AMM européenne pour la mémantine
La mémantine est un antagoniste des récepteurs NMDA. Elle n'a pas une action spécifique sur la maladie d'Alzheimer, mais agit plutôt comme un neuroprotecteur. En effet, elle s'oppose aux effets pathologiques du glutamate dont l'augmentation a une action excitotoxique délétère. Le blocage de ces récepteurs diminue la dysfonction neuronale. Cette molécule a été essayée dans des formes modérément sévères à sévères de la maladie (6). Elle permet une certaine stabilisation, voire une amélioration des symptômes. Les patients conservent plus longtemps certaines capacités cognitives.

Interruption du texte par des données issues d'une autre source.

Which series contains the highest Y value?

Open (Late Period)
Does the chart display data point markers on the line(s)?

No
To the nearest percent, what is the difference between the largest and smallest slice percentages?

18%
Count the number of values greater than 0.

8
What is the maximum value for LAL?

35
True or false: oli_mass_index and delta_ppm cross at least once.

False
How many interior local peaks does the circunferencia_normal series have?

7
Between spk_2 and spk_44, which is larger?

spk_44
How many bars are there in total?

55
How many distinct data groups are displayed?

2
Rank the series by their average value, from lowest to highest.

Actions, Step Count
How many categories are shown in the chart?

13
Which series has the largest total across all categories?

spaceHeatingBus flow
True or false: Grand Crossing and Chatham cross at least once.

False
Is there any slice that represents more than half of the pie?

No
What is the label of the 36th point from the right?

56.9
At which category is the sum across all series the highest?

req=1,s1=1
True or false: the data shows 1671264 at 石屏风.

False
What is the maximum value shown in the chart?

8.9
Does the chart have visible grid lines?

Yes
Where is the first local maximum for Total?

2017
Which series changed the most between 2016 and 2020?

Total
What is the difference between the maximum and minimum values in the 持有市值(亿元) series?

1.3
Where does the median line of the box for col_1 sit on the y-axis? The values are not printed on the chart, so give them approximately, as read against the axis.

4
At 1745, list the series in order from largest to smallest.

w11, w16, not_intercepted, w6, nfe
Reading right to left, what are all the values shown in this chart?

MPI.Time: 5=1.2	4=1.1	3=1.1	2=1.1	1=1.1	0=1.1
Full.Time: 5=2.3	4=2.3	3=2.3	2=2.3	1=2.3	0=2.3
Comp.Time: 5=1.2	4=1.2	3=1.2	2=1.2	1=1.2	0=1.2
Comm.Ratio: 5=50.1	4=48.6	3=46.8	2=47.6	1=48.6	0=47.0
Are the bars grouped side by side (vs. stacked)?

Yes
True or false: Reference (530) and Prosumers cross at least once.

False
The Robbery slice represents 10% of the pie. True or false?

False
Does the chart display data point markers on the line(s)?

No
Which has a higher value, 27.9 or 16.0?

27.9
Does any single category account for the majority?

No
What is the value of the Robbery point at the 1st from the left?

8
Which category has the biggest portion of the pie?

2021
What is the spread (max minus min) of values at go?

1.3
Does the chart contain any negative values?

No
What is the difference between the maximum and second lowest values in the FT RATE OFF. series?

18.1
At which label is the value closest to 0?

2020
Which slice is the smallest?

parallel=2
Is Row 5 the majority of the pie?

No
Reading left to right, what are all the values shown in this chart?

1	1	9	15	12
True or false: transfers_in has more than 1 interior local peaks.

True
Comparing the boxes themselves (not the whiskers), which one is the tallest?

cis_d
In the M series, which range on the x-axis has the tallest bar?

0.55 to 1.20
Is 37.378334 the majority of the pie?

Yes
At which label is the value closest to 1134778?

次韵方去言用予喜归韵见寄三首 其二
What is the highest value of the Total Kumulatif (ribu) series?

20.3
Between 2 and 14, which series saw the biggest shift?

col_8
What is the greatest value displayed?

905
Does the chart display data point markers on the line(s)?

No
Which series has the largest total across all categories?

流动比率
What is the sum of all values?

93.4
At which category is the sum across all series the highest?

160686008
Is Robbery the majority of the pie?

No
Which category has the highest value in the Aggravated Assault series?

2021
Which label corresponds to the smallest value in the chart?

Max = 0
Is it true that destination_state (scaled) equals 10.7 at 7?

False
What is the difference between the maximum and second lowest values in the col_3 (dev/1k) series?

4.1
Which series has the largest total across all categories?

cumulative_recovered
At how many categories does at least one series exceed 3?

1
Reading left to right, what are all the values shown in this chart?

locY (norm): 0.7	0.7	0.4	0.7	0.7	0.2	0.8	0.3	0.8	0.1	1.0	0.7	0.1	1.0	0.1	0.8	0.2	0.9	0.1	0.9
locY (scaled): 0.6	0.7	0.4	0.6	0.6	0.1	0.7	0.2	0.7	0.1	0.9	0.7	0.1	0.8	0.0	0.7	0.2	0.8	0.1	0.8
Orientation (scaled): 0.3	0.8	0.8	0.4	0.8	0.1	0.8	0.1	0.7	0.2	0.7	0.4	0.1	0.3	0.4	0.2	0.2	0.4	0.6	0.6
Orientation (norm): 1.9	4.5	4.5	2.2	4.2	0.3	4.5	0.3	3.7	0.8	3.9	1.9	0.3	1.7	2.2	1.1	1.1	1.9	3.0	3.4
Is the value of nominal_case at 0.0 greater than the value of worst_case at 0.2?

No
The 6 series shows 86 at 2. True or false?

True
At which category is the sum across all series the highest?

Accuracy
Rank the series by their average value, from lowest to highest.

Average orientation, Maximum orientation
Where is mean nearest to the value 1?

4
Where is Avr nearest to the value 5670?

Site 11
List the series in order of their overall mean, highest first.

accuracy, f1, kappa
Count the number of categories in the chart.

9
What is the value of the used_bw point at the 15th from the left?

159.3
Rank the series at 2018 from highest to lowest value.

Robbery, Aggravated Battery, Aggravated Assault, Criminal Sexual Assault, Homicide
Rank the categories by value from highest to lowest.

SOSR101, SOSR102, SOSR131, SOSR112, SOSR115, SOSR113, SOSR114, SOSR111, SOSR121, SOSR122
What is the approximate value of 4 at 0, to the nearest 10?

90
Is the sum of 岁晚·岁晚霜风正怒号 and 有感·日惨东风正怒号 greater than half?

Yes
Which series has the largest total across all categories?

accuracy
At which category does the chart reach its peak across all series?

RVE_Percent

Des essais réalisés en ambulatoire comme en institution ont montré qu'ils diminuaient le « temps soignant », autrement dit les patients qui en bénéficient ont moins besoin d'aide et de soutien par les équipes médicales. La mémantine a reçu une AMM européenne.
Les démences frontotemporales
Des progrès ont également été réalisés dans la prise en charge des démences frontotemporales qui touchent des sujets beaucoup plus jeunes (moyenne d'âge : 50 ans). Ces patients présentent des troubles du contrôle de soi avec une désinhibition verbale et comportementale : ils ont des gestes et des actes déplacés, négligent leurs affaires. Leurs troubles cognitifs sont au deuxième plan et nombreux sont ceux qui se trouvent placés dans des institutions psychiatriques, faute de diagnostic.
Des essais thérapeutiques ont montré que la trazodone, médicament initialement considéré comme un antidépresseur, et retiré du marche en France, a des effets favorables sur le comportement de ces malades.